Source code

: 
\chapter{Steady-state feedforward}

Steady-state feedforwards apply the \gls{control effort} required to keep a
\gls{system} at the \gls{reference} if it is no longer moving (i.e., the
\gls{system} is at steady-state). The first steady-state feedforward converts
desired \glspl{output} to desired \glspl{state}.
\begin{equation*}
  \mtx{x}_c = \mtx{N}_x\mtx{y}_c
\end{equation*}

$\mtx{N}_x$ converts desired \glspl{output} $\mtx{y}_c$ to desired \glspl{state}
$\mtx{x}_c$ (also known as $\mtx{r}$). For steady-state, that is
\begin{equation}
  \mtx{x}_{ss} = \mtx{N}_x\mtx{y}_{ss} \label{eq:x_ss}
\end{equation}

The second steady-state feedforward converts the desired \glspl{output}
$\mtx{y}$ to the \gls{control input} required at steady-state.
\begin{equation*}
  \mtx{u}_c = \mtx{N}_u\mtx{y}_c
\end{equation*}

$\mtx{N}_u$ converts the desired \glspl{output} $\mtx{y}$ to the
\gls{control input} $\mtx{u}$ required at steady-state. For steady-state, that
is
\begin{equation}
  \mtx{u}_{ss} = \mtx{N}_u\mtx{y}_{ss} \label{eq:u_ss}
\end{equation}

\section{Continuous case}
== == ==
**What needs to be done**
Show every line from the listing above in which the string "glspl" appears.

**Response to this exercise**
desired \glspl{output} to desired \glspl{state}.
$\mtx{N}_x$ converts desired \glspl{output} $\mtx{y}_c$ to desired \glspl{state}
The second steady-state feedforward converts the desired \glspl{output}
$\mtx{N}_u$ converts the desired \glspl{output} $\mtx{y}$ to the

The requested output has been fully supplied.